Borderline-SMOTE01
Published:
Relevant Paper: Borderline-SMOTE: A New Over-Sampling Method in Imbalanced Data Sets Learning
In this post I’m going to write about one of the variants of SMOTE algorithm - that is borderline-SMOTE01. You can find my previous post related to SMOTE here.
Basically, borderline-SMOTE01 was developed to improve the performance of SMOTE. This means that borderline-SMOTE01’s core algorithm is derived from SMOTE’s algorithm. The only difference lies on the source of the creation of synthetic samples. In SMOTE, synthetic samples are created from every original minority samples. Meanwhile, in borderline-SMOTE01, synthetic samples are created from minority samples resided on and nearby the borderline (we’ll call them with borderline samples).
The primary rationale behind generating new samples from borderline samples is borderline samples are more crucial in the process of classification than the ones far from the borderline. In other words, borderline samples are more inclined to be misclassified. Therefore, it’s important to strengthen the borderline samples.
Alright, let’s delve into the algorithm!
Step 1. For each minority sample (let’s call it as min_s), calculate its m nearest neighbors (including the majority samples). The number of majority samples in its m nearest neighbors is denoted by maj_num in which 0 <= maj_num <= m
Step 2. In this step we’ll specify whether min_s is a borderline sample using the following conditional rules:
I. If maj_num = m, then all the nearest neighbors of min_s are majority samples. In this case, min_s is considered as noise and will not be processed in the following steps.
II. If m / 2 <= maj_num <= m, then the majority samples occupy more than 50% of the nearest neighbors of min_s (the number of majority samples is larger than the number of minority samples). In this case, min_s is proned to be misclassified and therefore considered to be included in the list of borderline samples (borderline_samples).
III. If 0 <= maj_num < m / 2, then min_s is not considered to be the borderline sample. In this case, min_s will not be processed further.
Step 3. For each minority sample (b_sample) in borderline_samples, do the followings:
a) Find its k nearest neighbors (only includes the minority samples)
b) Randomly select x nearest neighbors from its k nearest neighbors (1 <= x <= k)

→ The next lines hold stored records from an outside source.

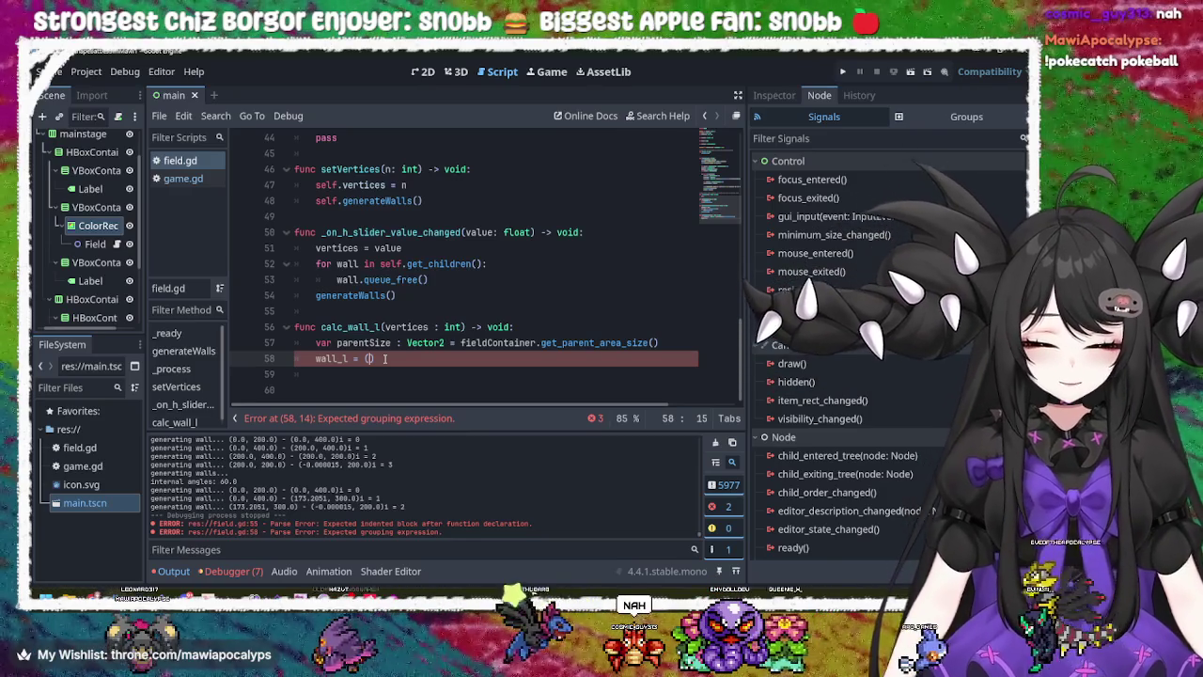
key(ctrl+y)
text(*)
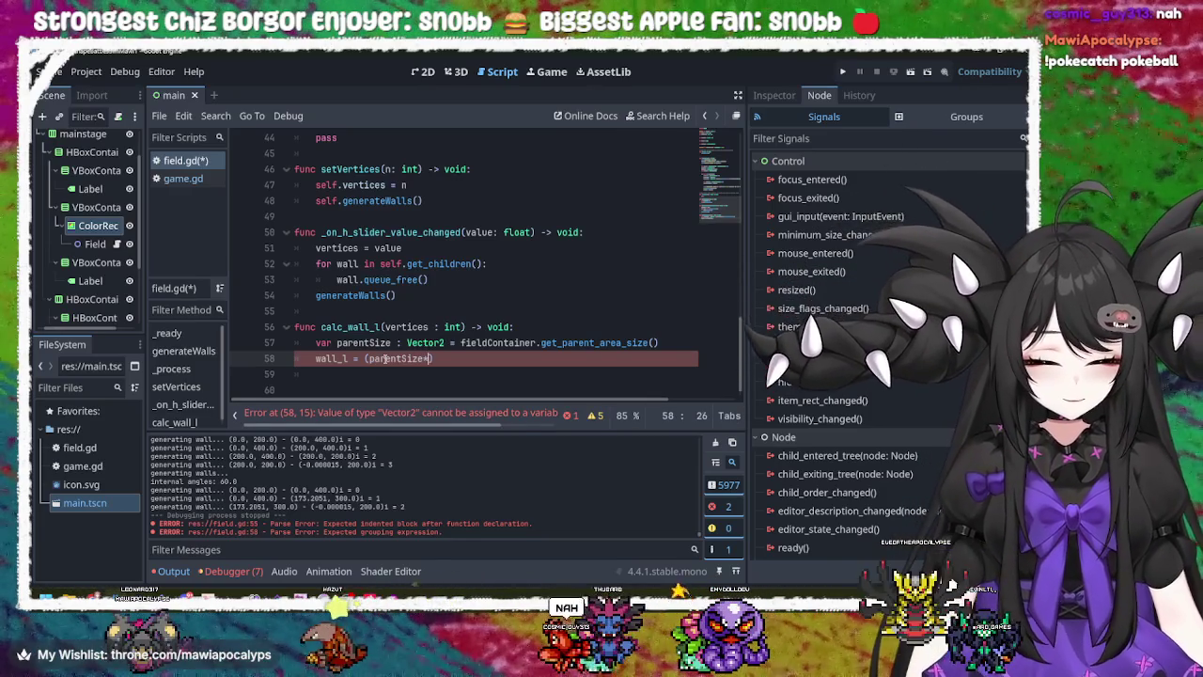
text(80/1)
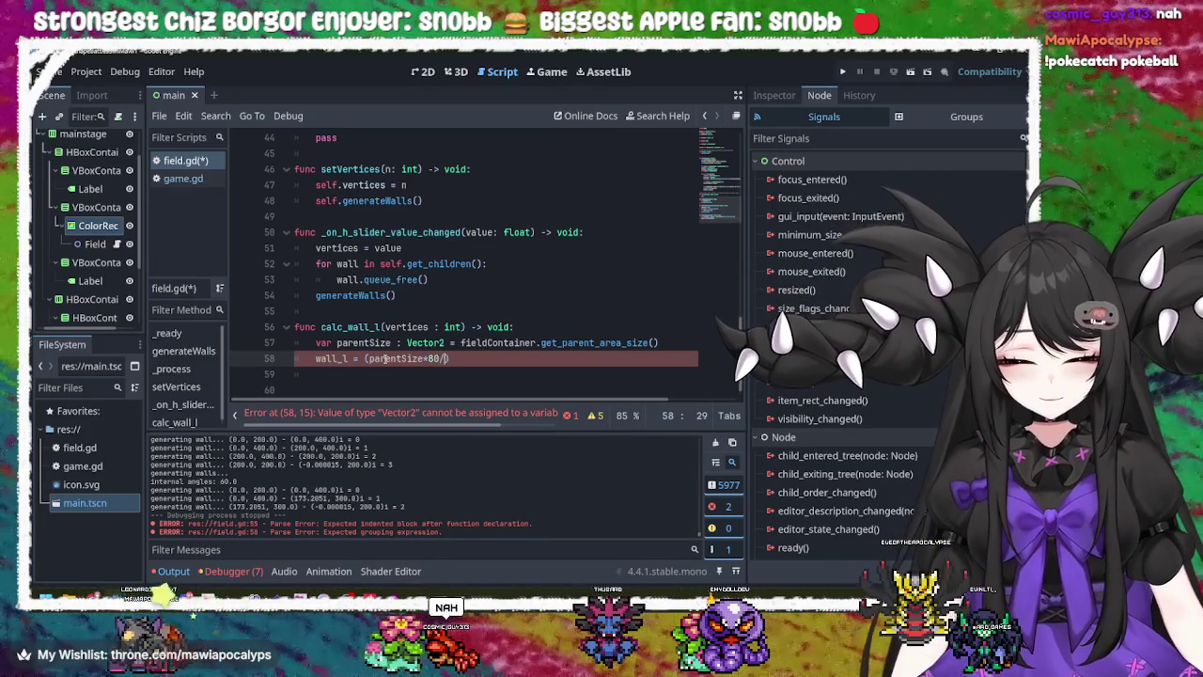
text(00)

c) For each sample in the x nearest neighbors (x_nearest):
c.1) Calculate the difference between b_sample and x_nearest (diff_b_sample_x). The output is in the form of feature vector
c.2) Multiple diff_b_sample_x with a random number between 0 and 1. Suppose the output of this multiplication step is multi_diff_randnum
c.3) Add multi_diff_randum to b_sample
I hope this post might give you a basic understanding of borderline-SMOTE01 algorithm. Feel free to comment if you found any irrelevant or missing information.